HOK plans to take inspiration from the Willets Point neighborhood in Queens to design the stadium, said Rashed Singaby, principal and senior project designer at HOK.

“The inspiration does not come from a project. The inspiration comes from the location,” Singaby said. “This is a stadium that represents New York, a world city, and represents Queens, which is the world’s borough with residents from every nationality and ethnicity across the world and every language spoken across the world. The stadium has to reflect that and be curated specifically to that identity.”

NYCFC’s new stadium will also include year-round events and programming for the Queens community when not hosting games, though Sims said it was too early to share specifics of the design.

The arena has been more than a decade in the making. The club first began searching for a permanent stadium before NYCFC had its first kickoff in 2012, but initial plans for a development in Flushing Meadows Corona Park were derailed by local opposition. 

The team has played at Yankee Stadium in the Bronx for the past nine seasons while it searched for a new location, but won its first MLS Cup in 2021 despite the less-than-ideal terrain, The New York Times reported. It was also in talks to build a stadium in the South Bronx but that deal eventually fell through.

Mayor Eric Adams announced in November that the city had settled on Willets Point, a neighborhood known for its auto body shops, for the stadium. And the long timeline let NYCFC do its research, Sims said.

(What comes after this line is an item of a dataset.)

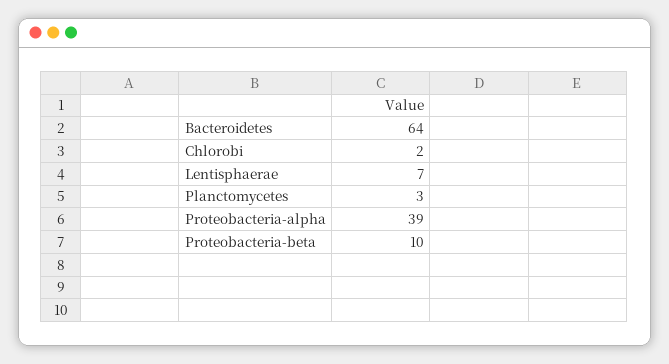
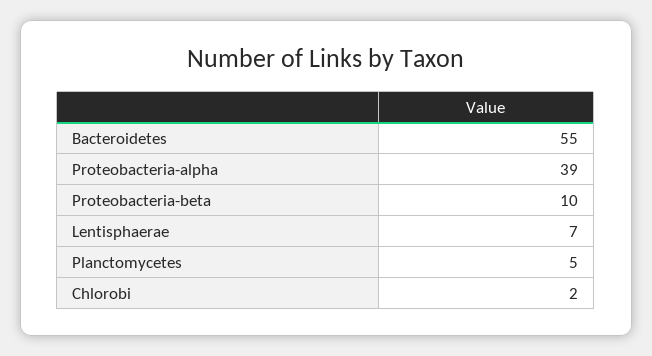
Bacteroidetes: 64 -> 55
Planctomycetes: 3 -> 5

“We had a lot of time to do our homework,” Sims said. “So [the] bad news is, it’s taken us a while to get to this point, but the good news is we’ve got lots of best practices and really much more focused vision of what we want to accomplish.” 

NYCFC plans to privately pay for the stadium, though it is still in the process of structuring the financing, Sims said. The city, which owns the land where the arena will sit, will lease the space to a development team of Related Companies and Sterling Equities, the owner of a 5 percent stake in the Mets. NYCFC will pay up to $4 million a year for the 49-year lease, though the stadium owners will not have to pay real estate taxes during the lease, the Times reported.